• _Stated exercise_: Can you revise the listing below so that every "common name" becomes "vernacular name", leaving everything else the same?

-- START Source data --

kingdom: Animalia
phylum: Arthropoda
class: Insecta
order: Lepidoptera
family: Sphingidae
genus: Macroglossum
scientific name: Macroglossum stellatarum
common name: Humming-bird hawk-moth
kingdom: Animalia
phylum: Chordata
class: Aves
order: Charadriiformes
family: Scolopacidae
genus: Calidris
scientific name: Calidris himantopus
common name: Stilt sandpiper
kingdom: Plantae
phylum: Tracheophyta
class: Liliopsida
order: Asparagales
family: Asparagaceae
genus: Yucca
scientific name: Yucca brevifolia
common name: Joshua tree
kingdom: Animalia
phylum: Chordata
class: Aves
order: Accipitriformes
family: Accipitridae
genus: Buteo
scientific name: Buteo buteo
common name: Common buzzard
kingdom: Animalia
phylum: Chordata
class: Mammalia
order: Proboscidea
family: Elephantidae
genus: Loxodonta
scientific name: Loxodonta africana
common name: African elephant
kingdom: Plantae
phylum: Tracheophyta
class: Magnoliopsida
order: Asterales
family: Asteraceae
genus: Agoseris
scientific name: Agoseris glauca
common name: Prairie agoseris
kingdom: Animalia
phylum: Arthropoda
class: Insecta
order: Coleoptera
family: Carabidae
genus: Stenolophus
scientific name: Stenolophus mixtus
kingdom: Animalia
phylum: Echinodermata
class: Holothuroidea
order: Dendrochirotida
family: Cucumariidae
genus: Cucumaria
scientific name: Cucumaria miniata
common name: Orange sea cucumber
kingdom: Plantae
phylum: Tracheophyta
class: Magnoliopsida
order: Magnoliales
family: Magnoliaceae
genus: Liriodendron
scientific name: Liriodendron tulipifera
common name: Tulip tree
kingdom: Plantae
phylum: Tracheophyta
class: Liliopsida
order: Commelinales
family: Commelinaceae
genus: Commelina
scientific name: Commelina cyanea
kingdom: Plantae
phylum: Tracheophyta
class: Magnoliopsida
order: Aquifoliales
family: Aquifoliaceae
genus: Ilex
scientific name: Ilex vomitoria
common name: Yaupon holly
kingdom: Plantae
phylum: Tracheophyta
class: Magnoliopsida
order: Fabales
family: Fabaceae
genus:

-- END Source data --

• _Result of this exercise_:
kingdom: Animalia
phylum: Arthropoda
class: Insecta
order: Lepidoptera
family: Sphingidae
genus: Macroglossum
scientific name: Macroglossum stellatarum
vernacular name: Humming-bird hawk-moth
kingdom: Animalia
phylum: Chordata
class: Aves
order: Charadriiformes
family: Scolopacidae
genus: Calidris
scientific name: Calidris himantopus
vernacular name: Stilt sandpiper
kingdom: Plantae
phylum: Tracheophyta
class: Liliopsida
order: Asparagales
family: Asparagaceae
genus: Yucca
scientific name: Yucca brevifolia
vernacular name: Joshua tree
kingdom: Animalia
phylum: Chordata
class: Aves
order: Accipitriformes
family: Accipitridae
genus: Buteo
scientific name: Buteo buteo
vernacular name: Common buzzard
kingdom: Animalia
phylum: Chordata
class: Mammalia
order: Proboscidea
family: Elephantidae
genus: Loxodonta
scientific name: Loxodonta africana
vernacular name: African elephant
kingdom: Plantae
phylum: Tracheophyta
class: Magnoliopsida
order: Asterales
family: Asteraceae
genus: Agoseris
scientific name: Agoseris glauca
vernacular name: Prairie agoseris
kingdom: Animalia
phylum: Arthropoda
class: Insecta
order: Coleoptera
family: Carabidae
genus: Stenolophus
scientific name: Stenolophus mixtus
kingdom: Animalia
phylum: Echinodermata
class: Holothuroidea
order: Dendrochirotida
family: Cucumariidae
genus: Cucumaria
scientific name: Cucumaria miniata
vernacular name: Orange sea cucumber
kingdom: Plantae
phylum: Tracheophyta
class: Magnoliopsida
order: Magnoliales
family: Magnoliaceae
genus: Liriodendron
scientific name: Liriodendron tulipifera
vernacular name: Tulip tree
kingdom: Plantae
phylum: Tracheophyta
class: Liliopsida
order: Commelinales
family: Commelinaceae
genus: Commelina
scientific name: Commelina cyanea
kingdom: Plantae
phylum: Tracheophyta
class: Magnoliopsida
order: Aquifoliales
family: Aquifoliaceae
genus: Ilex
scientific name: Ilex vomitoria
vernacular name: Yaupon holly
kingdom: Plantae
phylum: Tracheophyta
class: Magnoliopsida
order: Fabales
family: Fabaceae
genus:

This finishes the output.